Left Gastric Artery

Author: Dr Peter de Souza
Last modified: 13 December 2020

Left Gastric Artery

The structure indicated is the left gastric artery.

The left gastric artery is one of three branches of the celiac trunk. The celiac trunk is the first anterior branch that arises from the abdominal aorta. The abdominal aorta consists of anterior, posterior, and lateral branches. There are three anterior branches which supply the foregut, midgut and hindgut structures these are as follows:

  1. Celiac trunk – supplies foregut
  2. Superior mesenteric artery – supplies midgut
  3. Inferior mesenteric artery – supplies hindgut

The celiac trunk arises from the abdominal aorta at the level of the upper part of the first lumbar vertebra. It gives rises to three branches:

  1. Common hepatic artery
  2. Left gastric artery
  3. Splenic artery

The left gastric artery is the smallest branch of the celiac trunk (the splenic artery is the largest.
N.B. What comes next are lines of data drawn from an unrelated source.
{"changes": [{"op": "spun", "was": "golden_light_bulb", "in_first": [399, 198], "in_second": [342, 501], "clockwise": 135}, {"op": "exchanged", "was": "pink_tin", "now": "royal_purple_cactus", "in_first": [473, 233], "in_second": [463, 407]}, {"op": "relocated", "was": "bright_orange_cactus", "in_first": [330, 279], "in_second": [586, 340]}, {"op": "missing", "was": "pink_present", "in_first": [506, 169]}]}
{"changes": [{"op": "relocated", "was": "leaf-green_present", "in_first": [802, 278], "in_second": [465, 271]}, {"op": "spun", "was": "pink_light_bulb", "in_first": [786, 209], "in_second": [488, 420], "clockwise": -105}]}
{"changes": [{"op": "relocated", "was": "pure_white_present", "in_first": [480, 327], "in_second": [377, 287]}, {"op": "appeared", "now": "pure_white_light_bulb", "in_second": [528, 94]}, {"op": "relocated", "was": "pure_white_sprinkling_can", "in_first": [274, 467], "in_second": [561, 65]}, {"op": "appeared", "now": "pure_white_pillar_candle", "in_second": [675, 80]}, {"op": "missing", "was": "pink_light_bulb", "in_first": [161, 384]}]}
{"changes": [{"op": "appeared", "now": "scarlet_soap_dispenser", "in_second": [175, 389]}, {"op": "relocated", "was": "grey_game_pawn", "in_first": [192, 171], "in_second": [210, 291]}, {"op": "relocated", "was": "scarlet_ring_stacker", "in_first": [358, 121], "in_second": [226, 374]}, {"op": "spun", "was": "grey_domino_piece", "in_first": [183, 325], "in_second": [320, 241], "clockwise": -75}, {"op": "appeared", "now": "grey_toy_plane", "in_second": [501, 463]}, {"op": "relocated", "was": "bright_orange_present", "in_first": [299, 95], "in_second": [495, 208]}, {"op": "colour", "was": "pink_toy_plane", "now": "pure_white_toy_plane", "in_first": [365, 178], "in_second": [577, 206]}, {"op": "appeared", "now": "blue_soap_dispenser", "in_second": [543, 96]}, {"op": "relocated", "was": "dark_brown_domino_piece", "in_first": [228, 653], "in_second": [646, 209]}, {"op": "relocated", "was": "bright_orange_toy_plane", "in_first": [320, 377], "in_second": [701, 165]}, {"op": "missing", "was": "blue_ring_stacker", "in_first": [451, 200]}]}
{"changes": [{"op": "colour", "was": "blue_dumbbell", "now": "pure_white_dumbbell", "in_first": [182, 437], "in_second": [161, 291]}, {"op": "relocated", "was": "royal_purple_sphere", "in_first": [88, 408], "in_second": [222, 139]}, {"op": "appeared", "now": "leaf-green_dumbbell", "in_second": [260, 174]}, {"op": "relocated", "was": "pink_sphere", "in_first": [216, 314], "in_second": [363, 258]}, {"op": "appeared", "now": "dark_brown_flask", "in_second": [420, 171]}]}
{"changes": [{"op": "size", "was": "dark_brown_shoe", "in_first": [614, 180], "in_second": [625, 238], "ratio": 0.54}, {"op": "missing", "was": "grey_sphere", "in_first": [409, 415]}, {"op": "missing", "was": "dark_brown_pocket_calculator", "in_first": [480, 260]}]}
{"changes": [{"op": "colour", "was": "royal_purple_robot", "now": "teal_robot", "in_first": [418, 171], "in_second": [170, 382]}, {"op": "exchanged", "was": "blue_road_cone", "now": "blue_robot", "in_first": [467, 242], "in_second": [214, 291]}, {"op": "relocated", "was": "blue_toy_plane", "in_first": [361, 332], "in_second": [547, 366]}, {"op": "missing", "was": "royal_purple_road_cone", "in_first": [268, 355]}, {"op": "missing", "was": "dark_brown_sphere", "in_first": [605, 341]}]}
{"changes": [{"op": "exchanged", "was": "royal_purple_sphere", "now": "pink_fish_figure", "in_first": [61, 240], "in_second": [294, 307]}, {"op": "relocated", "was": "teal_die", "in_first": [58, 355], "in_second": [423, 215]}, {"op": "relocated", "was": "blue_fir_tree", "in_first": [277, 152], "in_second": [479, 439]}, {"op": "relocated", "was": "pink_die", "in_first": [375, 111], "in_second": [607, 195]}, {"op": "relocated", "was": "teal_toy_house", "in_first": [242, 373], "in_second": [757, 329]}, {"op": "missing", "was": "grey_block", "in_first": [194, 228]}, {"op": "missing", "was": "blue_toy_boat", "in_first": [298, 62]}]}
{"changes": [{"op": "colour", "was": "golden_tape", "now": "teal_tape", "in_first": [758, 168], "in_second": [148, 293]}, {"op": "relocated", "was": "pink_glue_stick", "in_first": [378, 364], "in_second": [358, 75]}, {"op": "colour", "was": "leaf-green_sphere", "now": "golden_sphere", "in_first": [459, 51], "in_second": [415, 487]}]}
The left gastric artery first ascends upwards, giving off oesophageal branches which supply the lower oesophagus – branches from the thoracic aorta may descend to anastomse with these branches. The Left gastric artery then curves along the superior border of the lesser curvature of the stomach to anastomose with the right gastric artery. The right gastric artery arises most commonly from the proper hepatic artery, which is a branch of the common hepatic artery (the right gastric artery may also arise more proximally, from the common hepatic artery itself).